I needed to stop. Just for a moment. Just to breathe.

I found a slightly wider space between containers and sank down against the wall, pulling my knees to my chest. The knife clattered against the metal as my shaking hands lost their grip. I grabbed it quickly, but the damage was done—the sound echoed in the confined space like a bell tolling my location.

Footsteps. Running. Getting closer.

"Over here!" Oliver's shout, thick with triumph. "I heard something!"

I pushed myself up, legs screaming protest, and stumbled forward. The passages between containers blurred together, all identical walls of rust and rivets. Left, then right, then another right because the left passage dead-ended. My mental map was dissolving with each panicked turn. I was running blind now, operating on nothing but animal instinct and the desperate hope that one of these passages would lead somewhere, anywhere but here.

Then I saw it—a half-open container door, the interior lost in shadow. It could be another dead end. Could be a trap. Could be—

Lucas's flashlight beam hit the wall six feet to my right.

I dove through the opening.

The container's interior reeked of rust and stale seawater. I pressed my back against the far wall, knife held in both hands despite the agony it caused, and tried to slow my ragged breathing. The darkness was absolute here, thick enough to feel solid against my skin. I couldn't see my own hands. Couldn't see the door. Couldn't see if they'd followed me inside.

For several seconds, nothing. Just my heartbeat hammering in my ears and the distant sound of the wind. Then—footsteps. Slow. Deliberate. Right outside.

"Rose." Lucas's voice, calm and almost gentle, drifted through the darkness. "I know you're in there. I can hear you breathing."

I bit down on my lower lip hard enough to taste blood, forcing my lungs to obey. Slower. Quieter. Control it.

"You've impressed me, I'll admit that." His footsteps circled the container's exterior. "Escaping from Zoey, making it this far on those legs. That takes guts. But it's over now. You're hurt. You're exhausted. And you're cornered."

The beam of his flashlight probed through the open door, sweeping left to right. I pressed harder against the wall, making myself as small as possible, but the container was empty—nowhere to hide, nothing to crouch behind. When the light reached my corner, I'd be exposed.

"I don't want to hurt you," Lucas continued, his tone almost reasonable. "You're worth too much to damage.
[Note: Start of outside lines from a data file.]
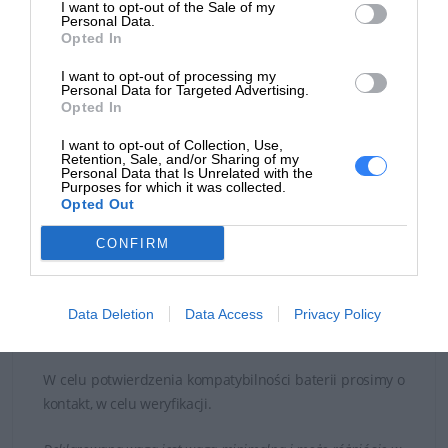
I want to opt-out of the Sale of my
Personal Data.
Opted In
Akumulator stosowany w notebookach Dell: Inspiron 13
I want to opt-out of processing my
5310 Inspiron 14 5410 Inspiron 14 5410 2-in-1 Inspiron
Personal Data for Targeted Advertising.
Opted In
14 5418 Inspiron 15 3510 Inspiron 15 3511 Inspiron 15
3515 Inspiron 15 5510 Inspiron 15 5518 Inspiron 5410 2-
I want to opt-out of Collection, Use,
Retention, Sale, and/or Sharing of my
in-1 Inspiron 5415 Inspiron 5515 Latitude 3320 Latitude
Personal Data that Is Unrelated with the
3420 Latitude 3520 Vostro 14 5410 Vostro 15 3510 Vostro
Purposes for which it was collected.
Opted Out
15 3511 Vostro 15 3515 Vostro 15 5510 Vostro 5415
Vostro 5510 Vostro 5515
CONFIRM
Zastępuje akumulatory Dell: V6W33 WV3K8 VKYJX MVK11
XDY9K PG8YJ 927N5 FH3K2 MGCM5
Data Deletion
Data Access
Privacy Policy
Czas realizacji zamówienia od 5-14 dni.
W celu potwierdzenia kompatybilności baterii prosimy o
kontakt, w celu weryfikacji.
But if you make me come in there, if you force my hand, I will do what's necessary to subdue you. Do you understand?"

The light swept closer. Three feet from my position. Two feet.

Zoey's phone buzzed in my pocket.

The sound was muffled by the fabric, barely audible, but in that container's acoustics it amplified into something unmistakable. Lucas's flashlight beam snapped to my corner instantly, pinning me in harsh white light that turned my vision into a wash of spots and shadows.

"There you are."

He stepped through the doorway, and I saw the gun in his other hand. Not raised to fire, not yet, just held low and ready—a promise of what would happen if I tried anything stupid. Behind him, Oliver's bulky silhouette blocked the exit.

I gripped the knife tighter, knowing it was useless, knowing I was trapped, but unable to make my hands let go. This was it.

Lucas raised the gun. "Put down the knife. Don't make this harder than it needs to be."

I didn't move. Couldn't move. My legs had locked up, refusing to obey any command. The knife's handle was slick with my blood, but my grip wouldn't loosen. Some part of me refused to surrender.

"Last chance," Lucas said, and his finger moved to the trigger.

I closed my eyes. Saw Jimmy's infant face, his toddler smile, the gap-toothed grin of the six-year-old who'd watched me die. Saw Robert's gentle eyes, filled with love and understanding even when I couldn't explain the nightmares. Saw Lily's timid expression transforming into confidence. Alexander's defiant scowl softening into genuine warmth. Benjamin's gray eyes, so achingly familiar, looking at me like I was the answer to a question he'd been asking for lifetimes.

I'm sorry, I thought. I'm so sorry I couldn't make it back to you.